■ **Selected extract**
-*-

Friday, March 29, 2013

Friday The Good



"I like things to be story-shaped.

Reality, however, is not story-shaped, and the eruptions of the odd into our lives are not story-shaped, either. They do not end in entirely satisfactory ways. Recounting the strange is like telling one's dreams; one can communicate the events of a dream but not the emotional content, the way that a dream can color one's entire day."

- Neil Gaiman, The Flints of Memory Lane, from Fragile Things


As I spend what's left of Good Friday - a hellish day fraught with sundry miseries, personal fears, and feelings of anger and abandonment - the door to my bedroom has creaked and slowly swung open once again. And yet again, despite my anticipations, there is no head peeking from behind it. No one behind the door in the darkness.


Well. 

No one human, anyway.


It doesn't help that I've been re-reading Gaiman of late, and am clutching his book Fragile Things to my chest astride the laptop I'm now writing this entry on. Not that Gaiman spooks me. I find his stories entertaining and intriguing, more than macabre, although they are most certainly that, as well.


Which is why I wonder why I was just a wee bit...perturbed at this latest trick of the door. There is no draft in the anteroom leading to my bedroom - especially not on this still, sultry night. All the windows are shuttered, and the door to the balcony there is always kept closed. My bedroom door itself tends to get stubbornly stuck when shut, which makes its regular surprise openings even more...quizzical.

And the creaking footsteps I hear upstairs while I am working downstairs in the study have fairly recently evolved into heavy, pounding footsteps just outside my bedroom door. I can actually feel my bed and my floor vibrating to these steps. 


And still, when I look - nothing but darkness.


Oh, yeah. And if my religious aunts are to be believed, God is dead and demons walk the earth freely tonight till He wakes up on Sunday.

Or was that Halloween?


At any rate...just thought it was a curious coincidence to have been reading the following passages from a Gaiman poem, from the same collection of short fictions, shortly before the portal to my personal chambers gingerly opened once again. 

Verses which eerily echo the goings-on in this big empty place, and my usual reactions to them.


The poem's title, fittingly enough, is The Hidden Chambers :


Do not fear the ghosts in this house; they are the least of your worries.

-*-

■ **Given entries**
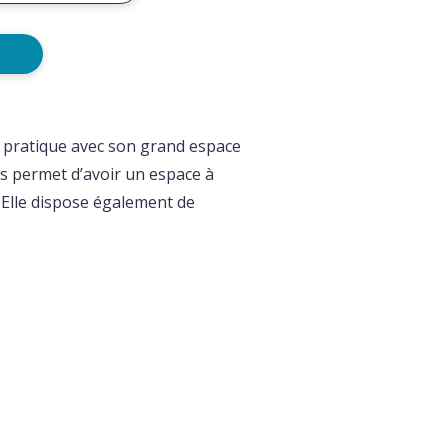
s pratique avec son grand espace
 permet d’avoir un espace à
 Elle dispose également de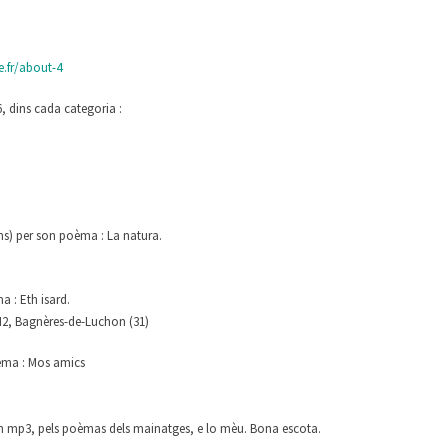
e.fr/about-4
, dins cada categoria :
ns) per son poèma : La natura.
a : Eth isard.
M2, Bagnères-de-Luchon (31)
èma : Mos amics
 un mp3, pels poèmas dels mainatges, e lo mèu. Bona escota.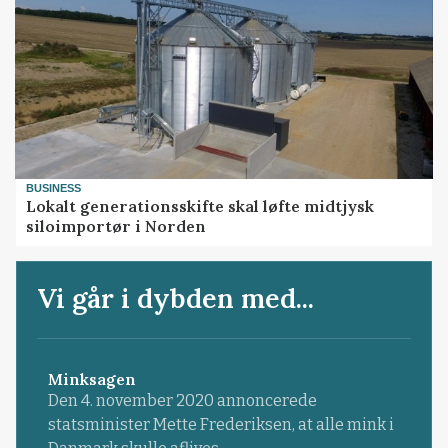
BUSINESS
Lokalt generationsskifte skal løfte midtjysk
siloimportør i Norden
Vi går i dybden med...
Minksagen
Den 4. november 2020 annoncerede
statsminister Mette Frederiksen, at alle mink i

-*-

■ **Job item**
Rewrite the stretch of the Good Friday post from "And the creaking" through "up on Sunday.", changing "darkness" to "shadow". Work from the Good Friday post alone.

■ **Task solution**
And the creaking footsteps I hear upstairs while I am working downstairs in the study have fairly recently evolved into heavy, pounding footsteps just outside my bedroom door. I can actually feel my bed and my floor vibrating to these steps. 


And still, when I look - nothing but shadow.


Oh, yeah. And if my religious aunts are to be believed, God is dead and demons walk the earth freely tonight till He wakes up on Sunday.